I just got back from a walk around my neighborhood. In the last decade or so I’ve come to appreciate spring (fall used to be my favorite time of year), but tonight it felt – in a way – empty. It seems wrong somehow that the world should awaken, that there should be so much beauty, when Jonathan is gone.
The last few days have been rough. I’ve been struggling with feelings that I cannot express, some because there are simply no human words to express them, others because I think if I dared say them aloud they might cost me one of the few remaining joys in my life.
When I was younger (bear with me, all this will come together), I used to watch the Carol Burnett show. I had the biggest crush on Vicki Lawrence. I also wanted to learn to play the guitar. I had this idea that I would one day – as I believed that Woodie Guthrie had done – hop a freight train to travel across country, learn to play all these wonderful folk songs that no one had ever heard, and then arrive in California where my music would earn me fame and catch the eye of Vicki Lawrence…
|On stage at the Birchmere in Alexandria, VA, in |
In his early Doonesbury strips, Trudeau’s characters all had an internal monologue going on, each announcing their exploits to an phantom audience of adoring fans. What made that work is that a lot of people actually do that. For me, though, it was always a soundtrack. Except in moments of concentration (like delivering a lecture), there’s a song echoing around inside my head behind my thoughts. Usually a folk song. I’ve come to learn that those songs are often my way of trying to clarify to myself how I feel about the things going on in my life. Sometimes a song will get insistent, and I find that to quiet it I have to immerse myself in it, either by listening to a recording of the song over and over or by playing the song myself.
I started learning to play guitar in the summer between 8th and 9th grades. I had gone out for the JV football team, made second string defensive line, then broke my collarbone riding a bike down a hill that I never should have attempted to ride down (I found out much later that the “hill” had been the roadbed of a railroad back around the Civil War – I told you this would all come together). I couldn’t practice with the team, so I bought a guitar for $15 from G. C. Murphy’s, borrowed a book from a neighbor, and began teaching myself how to play. I didn’t play that first guitar long; you don’t really get a quality instrument for $15 (at least you didn’t in 1972). I traded up to a used Yamaha that I played until 1984, when I bought my Martin. That guitar has been with me ever since. We’ve gone a lot of places together, done a lot of things, and shared a lot of joy and pain. That guitar helped me get the songs out of my head and use them to communicate my feelings to other people.

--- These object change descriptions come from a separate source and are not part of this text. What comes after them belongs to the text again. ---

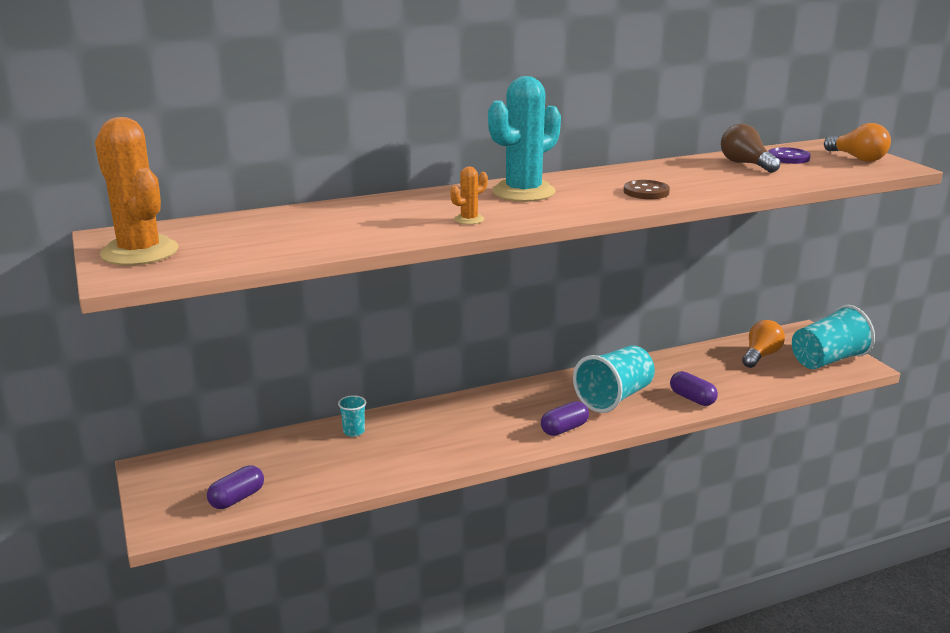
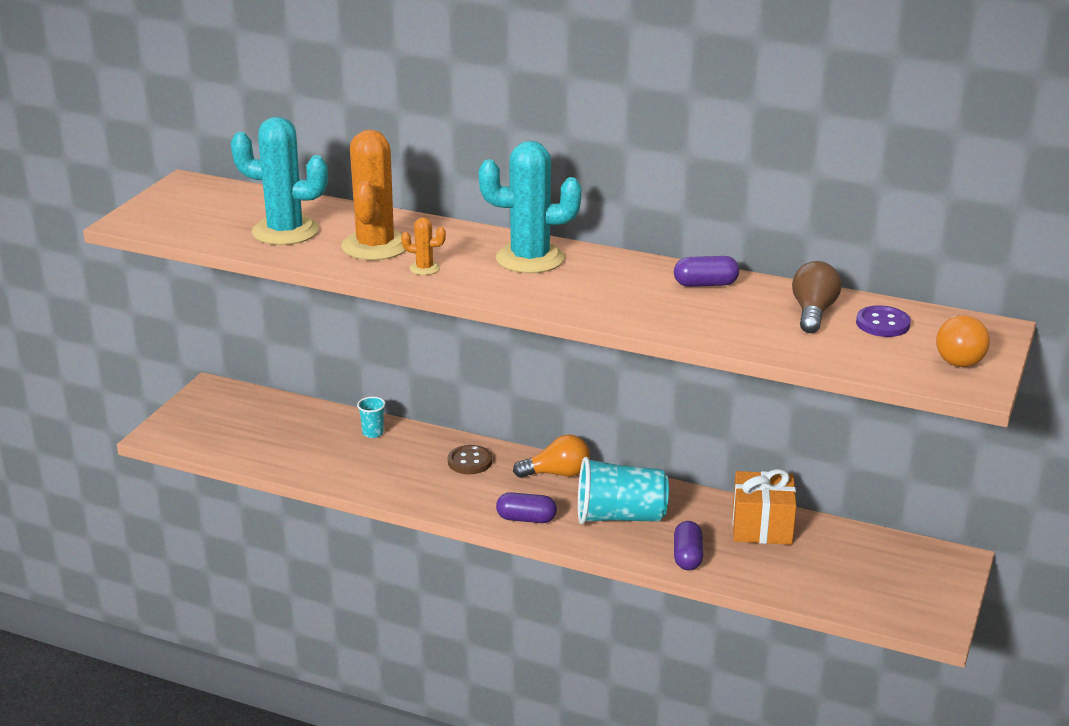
camera: 45 degrees right, 5 degrees up
orange cactus [95,117,178,265] -> orange cactus moved to [341,130,406,260]
purple capsule [207,465,264,509] -> purple capsule moved to [674,256,739,287]
brown button [624,180,670,199] -> brown button moved to [448,445,492,474]
orange light bulb [742,320,785,368] -> orange light bulb moved to [513,435,590,478]
turquoise cup [792,305,875,369] -> none
none -> turquoise cactus [231,117,328,245]
none -> orange gift [732,469,796,545]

So, I’ve been struggling the last few days, with feelings I can’t express. Then, this morning, I was listening to music as I entered course overrides in my office. It was an album I’ve listened to before, a David Wilcox album called Live at Eddie’s Attic ’11. Suddenly I found myself in tears. The song just washed over me and lodged itself in my head and it has been there since. I couldn’t hear it while I was in class, but as soon as I finished, it was back. So I went for a walk tonight, to listen to the song and try to figure out what it was trying to tell me. One line repeats, and maybe this is my answer:
For in this darkness love can show the way.